Home

_Generic for Type Reification in C

David Priver, July 29th, 2022

Occasionally, you need to turn a type into a value. An example of when you would need to do this is when constructing a tagged union that can hold pointers to different types:

// anypointer.h
#include <stdio.h>

// prefixes and other types elided for brevity
enum AnyPointerTag {
    UNINIT,
    INT,
    CHAR_STAR,
    DOUBLE,
};
typedef struct AnyPointer AnyPointer;
struct AnyPointer {
    enum AnyPointerTag tag;
    union {
        void* pointer;
        int* integer;
        char** charstar;
        double* double_;
    };
};

void
print_any(AnyPointer any){
    switch(any.tag){
        case UNINIT: return;
        case INT:
            printf("%d\n", *any.integer);
            return;
        case CHAR_STAR:
            printf("%s\n", *any.charstar);
            return;
        case DOUBLE:
            printf("%f\n", *any.double_);
            return;
        default: return;
    }
}
// example.c
#include "anypointer.h"

int main(void){
    int x = 3;
    AnyPointer any = {.tag=INT, .integer=&x};
    print_any(any); // prints 3
    return 0;
}

This example is small so it is not that difficult to manually set the tag when constructing the tagged union. However, setting the tag wrong would be disastrous, as you would be misinterpreting what is being pointed to.

// problem.c
#include "anypointer.h"

int main(void){
    int x = 3;
    AnyPointer any = {.tag=CHAR_STAR, .integer=&x};
    print_any(any); // segfaults
}

_Generic

C11 added the rarely used feature _Generic. It somewhat resembles a switch statement, but using types instead of integer constant expressions. Its motivating use case was to simulate overloading in C, but it can select arbitrary expressions, not just functions.

// generic.c
#include <stdio.h>

int main(void){
    // prints: "int: 3"
    printf(
        _Generic(3,
        int: "int: %d\n",
        float: "float: %f\n"), 3);
    return 0;
}

In common use, _Generic is used in a macro.

_Generic for Tagging

We can use the power of _Generic to automatically select the appropriate type tag for our tagged union.

// generic_tag.c
#include "anypointer.h"

#define TAG(x) _Generic(x, \
    int: INT, \
    char*: CHAR_STAR, \
    double: DOUBLE)

int main(void){
    int x = 3;
    AnyPointer any = {.tag=TAG(x), .pointer=&x};
    print_any(any); // prints 3
    return 0;
}

Going even farther, we can completely automate the creation of our tagged union in a macro:

// generic_compound.c
#include "anypointer.h"

// NOTE: we now take a pointer instead of the value
#define TAG(x) _Generic(x, \
    int*: INT, \
    char**: CHAR_STAR, \
    double*: DOUBLE)

#define ANY(x) (AnyPointer){.tag=TAG(x), .pointer=x}

int main(void){
    int x = 3;
    AnyPointer any = ANY(&x);
    print_any(any); // prints 3
    return 0;
}

Now, we can safely and concisely construct our tagged union without the risk of accidentally setting the wrong tag. Additionally, if we try to wrap a value of an unsupported type, we'll get a compilation error as the _Generic will fail to match any of its known types.

Use Cases

In practice, you don't use this technique very often. C code doesn't usually need to use this level of indirection and using too many macros like this can make the code obfuscated. However, there are times when a little "magic" like this is justified in my opinion.

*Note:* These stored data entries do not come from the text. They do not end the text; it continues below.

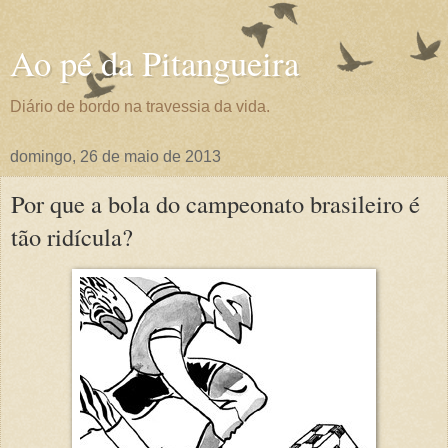
Ao pé da Pitangueira
Diário de bordo na travessia da vida.
domingo, 26 de maio de 2013
Por que a bola do campeonato brasileiro é
tão ridícula?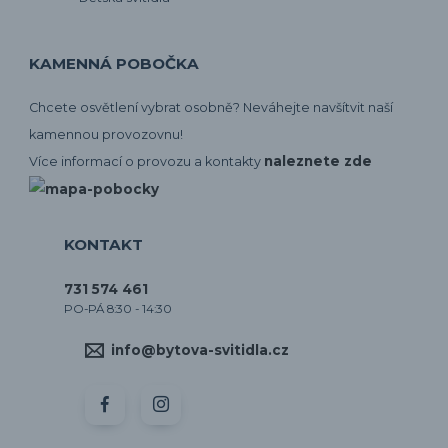
KAMENNÁ POBOČKA
Chcete osvětlení vybrat osobně? Neváhejte navšítvit naší
kamennou provozovnu!
naleznete zde
Více informací o provozu a kontakty
KONTAKT
731 574 461
PO-PÁ 8:30 - 14:30
info@bytova-svitidla.cz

Argument parsing libraries

You can use a type-reifying macro in essentially the same way as in the above examples. When parsing arguments, you would switch on the type tag to determine what type conversion function to call or action to take.

Serialization code

You can use a type-reifying macro like this, along with sizeof and offsetof to create a descriptor for a data type. The serializer/deserializer could then use that descriptor to parse binary data or something like JSON.

Dynamic "objects"

Instead of a type tag, you could have a pointer to a vtable. This would allow you to convert staticly typed objects to an interface.

It's a useful technique to have in your toolbox. Don't overuse it.

Conclusion

C11 added the means to reify types, a capability lacking from the C programming language before then. Using the _Generic construct, we can bridge one of the gaps between compile time information (types) and runtime information (type tags). Doing so allows you to implement things like an Any type, introspecting values for data processing and other use cases. Opportunities to use this technique are not too frequent, but when you do need it the technique can save error-prone manual boilerplate.

Appendix: Other Languages

In C++, you can achieve the same effect by writing a collection of trivial constexpr overloaded functions that return the type tag. This is more verbose, but can yield the same result.

If you are using GCC, but for some reason can't use C11 features, you can use __builtin_types_compatible_p.

In languages with first class types, you can just store the pointer to the type instead.

All code in this article is released into the public domain.